PROBLEM DESCRIPTION
Lines to return, exactly: from the line with "index dip: (919, 790)" to the line with "middle dip: (1072, 699)" in the entries below, both included.

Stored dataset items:
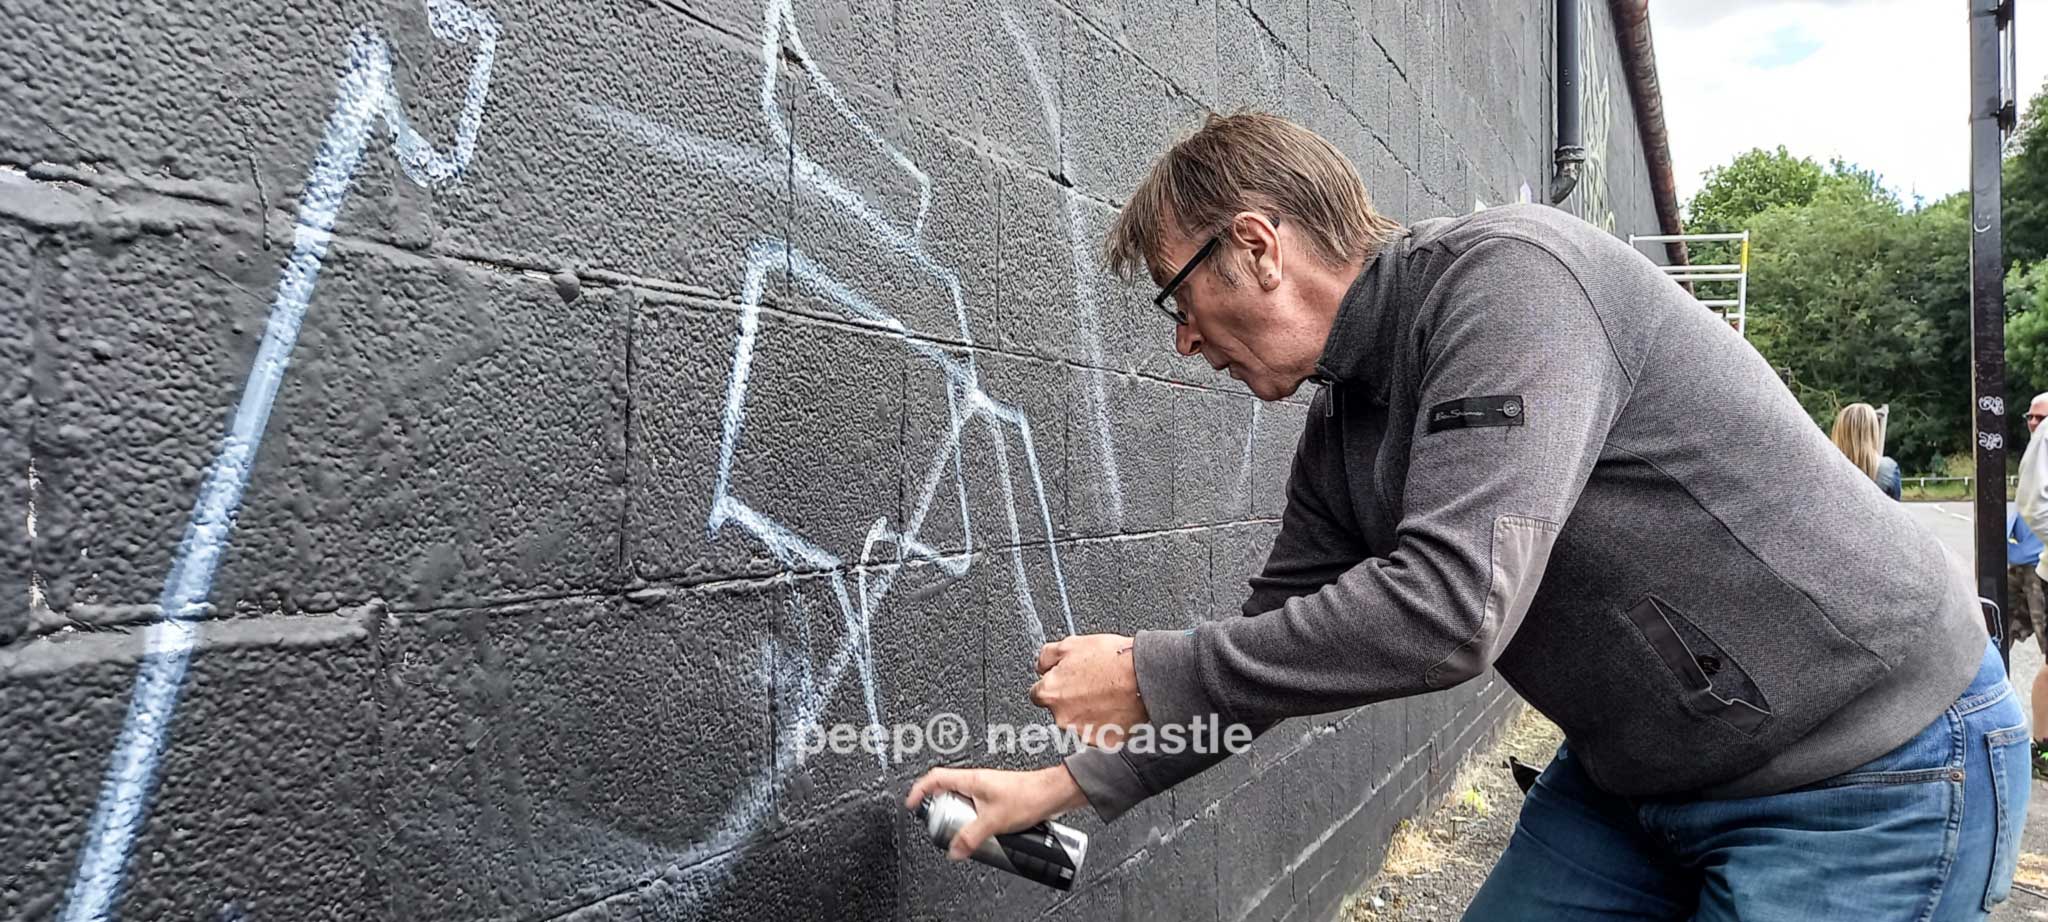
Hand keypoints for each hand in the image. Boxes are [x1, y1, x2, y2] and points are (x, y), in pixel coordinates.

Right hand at [904, 765, 1089, 859]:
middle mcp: (977, 781)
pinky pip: (977, 807)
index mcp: (970, 779)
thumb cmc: (1029, 796)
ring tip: (964, 832)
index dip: (919, 790)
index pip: (935, 777)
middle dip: (940, 810)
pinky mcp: (997, 797)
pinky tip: (983, 832)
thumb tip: (954, 850)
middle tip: (941, 826)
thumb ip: (971, 837)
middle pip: (946, 791)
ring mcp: (987, 788)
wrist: (1052, 794)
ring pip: (963, 800)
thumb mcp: (994, 821)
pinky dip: (974, 819)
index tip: (912, 804)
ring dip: (959, 816)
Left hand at [1030, 633, 1147, 744]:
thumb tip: (1040, 665)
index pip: (1038, 693)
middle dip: (1072, 699)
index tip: (1067, 680)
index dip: (1054, 683)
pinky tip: (1116, 706)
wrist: (1145, 676)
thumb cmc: (1113, 659)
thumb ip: (1046, 656)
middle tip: (1093, 684)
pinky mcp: (1104, 740)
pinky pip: (1101, 732)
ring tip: (1108, 693)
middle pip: (1060, 709)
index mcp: (1049, 693)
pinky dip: (1106, 722)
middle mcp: (1062, 716)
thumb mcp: (1072, 644)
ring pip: (1080, 722)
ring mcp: (1083, 731)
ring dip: (1089, 711)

ANSWER TO THIS PROBLEM
index dip: (919, 790)
index pip: (935, 777)
middle dip: (940, 810)
pinky mcp: (997, 797)
pinky tip: (983, 832)
thumb tip: (954, 850)
middle tip: (941, 826)
thumb ip: (971, 837)
middle pip: (946, 791)
ring mcp: (987, 788)
wrist: (1052, 794)
ring pip: (963, 800)
thumb mcp: (994, 821)
pinky dip: (974, 819)
index tip: (912, 804)
ring dip: (959, 816)
Left hand at [1030, 633, 1147, 744]:
thumb tip: (1040, 665)
index pip: (1038, 693)
middle dip: (1072, 699)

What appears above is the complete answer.